Directive - Repeat exactly each line of the data provided below.

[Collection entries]

==================================================

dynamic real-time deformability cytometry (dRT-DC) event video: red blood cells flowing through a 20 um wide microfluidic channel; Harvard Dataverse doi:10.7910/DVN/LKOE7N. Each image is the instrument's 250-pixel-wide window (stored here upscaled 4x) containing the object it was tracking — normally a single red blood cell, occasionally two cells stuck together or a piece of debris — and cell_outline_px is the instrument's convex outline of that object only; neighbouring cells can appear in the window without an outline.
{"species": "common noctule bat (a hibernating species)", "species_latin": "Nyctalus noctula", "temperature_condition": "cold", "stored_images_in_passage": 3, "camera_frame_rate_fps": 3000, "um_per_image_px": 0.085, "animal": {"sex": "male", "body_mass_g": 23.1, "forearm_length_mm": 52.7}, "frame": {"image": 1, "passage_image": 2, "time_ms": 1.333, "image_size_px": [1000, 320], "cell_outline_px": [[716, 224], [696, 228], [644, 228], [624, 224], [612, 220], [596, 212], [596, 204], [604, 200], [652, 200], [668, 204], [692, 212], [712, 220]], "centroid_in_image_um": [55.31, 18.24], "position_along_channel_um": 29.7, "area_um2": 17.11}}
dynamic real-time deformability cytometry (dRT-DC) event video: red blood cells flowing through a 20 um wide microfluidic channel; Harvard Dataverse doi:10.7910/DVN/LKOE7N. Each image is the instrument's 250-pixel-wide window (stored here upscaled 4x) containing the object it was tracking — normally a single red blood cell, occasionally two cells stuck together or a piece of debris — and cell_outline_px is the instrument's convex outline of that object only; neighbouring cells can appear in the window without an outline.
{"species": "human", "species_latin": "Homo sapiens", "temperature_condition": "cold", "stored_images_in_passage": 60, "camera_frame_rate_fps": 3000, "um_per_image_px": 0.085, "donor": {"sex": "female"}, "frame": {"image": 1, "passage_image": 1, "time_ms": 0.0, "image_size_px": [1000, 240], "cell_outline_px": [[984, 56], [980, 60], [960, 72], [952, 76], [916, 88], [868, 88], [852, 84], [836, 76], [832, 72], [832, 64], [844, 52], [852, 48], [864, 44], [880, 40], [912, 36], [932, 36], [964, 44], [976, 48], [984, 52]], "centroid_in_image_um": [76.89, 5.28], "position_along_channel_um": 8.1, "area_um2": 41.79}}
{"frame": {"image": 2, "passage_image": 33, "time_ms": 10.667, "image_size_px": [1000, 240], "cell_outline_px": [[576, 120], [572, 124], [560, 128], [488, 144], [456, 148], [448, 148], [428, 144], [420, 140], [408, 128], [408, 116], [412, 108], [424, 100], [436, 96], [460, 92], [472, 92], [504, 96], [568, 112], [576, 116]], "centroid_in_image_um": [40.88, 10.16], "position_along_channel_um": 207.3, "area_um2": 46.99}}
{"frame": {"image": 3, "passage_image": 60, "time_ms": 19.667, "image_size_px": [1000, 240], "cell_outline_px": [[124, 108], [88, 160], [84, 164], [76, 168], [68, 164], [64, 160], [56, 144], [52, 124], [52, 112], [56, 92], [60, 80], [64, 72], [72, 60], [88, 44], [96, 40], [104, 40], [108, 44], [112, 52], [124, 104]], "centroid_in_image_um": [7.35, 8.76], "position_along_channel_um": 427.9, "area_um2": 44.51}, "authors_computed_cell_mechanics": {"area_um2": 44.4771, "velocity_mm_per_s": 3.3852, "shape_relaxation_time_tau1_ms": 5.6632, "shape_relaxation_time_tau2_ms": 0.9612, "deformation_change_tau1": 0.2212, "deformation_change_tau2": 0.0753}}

==================================================

Exercise solution -
dynamic real-time deformability cytometry (dRT-DC) event video: red blood cells flowing through a 20 um wide microfluidic channel; Harvard Dataverse doi:10.7910/DVN/LKOE7N. Each image is the instrument's 250-pixel-wide window (stored here upscaled 4x) containing the object it was tracking — normally a single red blood cell, occasionally two cells stuck together or a piece of debris — and cell_outline_px is the instrument's convex outline of that object only; neighbouring cells can appear in the window without an outline.
{"species": "common noctule bat (a hibernating species)", "species_latin": "Nyctalus noctula", "temperature_condition": "cold", "stored_images_in_passage": 3, "camera_frame_rate_fps": 3000, "um_per_image_px": 0.085, "animal": {"sex": "male", "body_mass_g": 23.1, "forearm_length_mm": 52.7}, "frame": {"image": 1, "passage_image": 2, "time_ms": 1.333, "image_size_px": [1000, 320], "cell_outline_px": [[716, 224], [696, 228], [644, 228], [624, 224], [612, 220], [596, 212], [596, 204], [604, 200], [652, 200], [668, 204], [692, 212], [712, 220]], "centroid_in_image_um": [55.31, 18.24], "position_along_channel_um": 29.7, "area_um2": 17.11}}
dynamic real-time deformability cytometry (dRT-DC) event video: red blood cells flowing through a 20 um wide microfluidic channel; Harvard Dataverse doi:10.7910/DVN/LKOE7N. Each image is the instrument's 250-pixel-wide window (stored here upscaled 4x) containing the object it was tracking — normally a single red blood cell, occasionally two cells stuck together or a piece of debris — and cell_outline_px is the instrument's convex outline of that object only; neighbouring cells can appear in the window without an outline.
{"species": "human", "species_latin": "Homo sapiens", "temperature_condition": "cold", "stored_images_in_passage": 60, "camera_frame_rate_fps": 3000, "um_per_image_px": 0.085, "donor": {"sex": "female"}, "frame": {"image": 1, "passage_image": 1, "time_ms": 0.0, "image_size_px": [1000, 240], "cell_outline_px": [[984, 56], [980, 60], [960, 72], [952, 76], [916, 88], [868, 88], [852, 84], [836, 76], [832, 72], [832, 64], [844, 52], [852, 48], [864, 44], [880, 40], [912, 36], [932, 36], [964, 44], [976, 48], [984, 52]], "centroid_in_image_um": [76.89, 5.28], "position_along_channel_um": 8.1, "area_um2": 41.79}}
{"frame": {"image": 2, "passage_image": 33, "time_ms": 10.667, "image_size_px": [1000, 240], "cell_outline_px": [[576, 120], [572, 124], [560, 128], [488, 144], [456, 148], [448, 148], [428, 144], [420, 140], [408, 128], [408, 116], [412, 108], [424, 100], [436, 96], [460, 92], [472, 92], [504, 96], [568, 112], [576, 116]], "centroid_in_image_um": [40.88, 10.16], "position_along_channel_um": 207.3, "area_um2": 46.99}}
{"frame": {"image": 3, "passage_image": 60, "time_ms": 19.667, "image_size_px": [1000, 240], "cell_outline_px": [[124, 108], [88, 160], [84, 164], [76, 168], [68, 164], [64, 160], [56, 144], [52, 124], [52, 112], [56, 92], [60, 80], [64, 72], [72, 60], [88, 44], [96, 40], [104, 40], [108, 44], [112, 52], [124, 104]], "centroid_in_image_um": [7.35, 8.76], "position_along_channel_um": 427.9, "area_um2": 44.51}, "authors_computed_cell_mechanics": {"area_um2": 44.4771, "velocity_mm_per_s": 3.3852, "shape_relaxation_time_tau1_ms": 5.6632, "shape_relaxation_time_tau2_ms": 0.9612, "deformation_change_tau1": 0.2212, "deformation_change_tau2": 0.0753}}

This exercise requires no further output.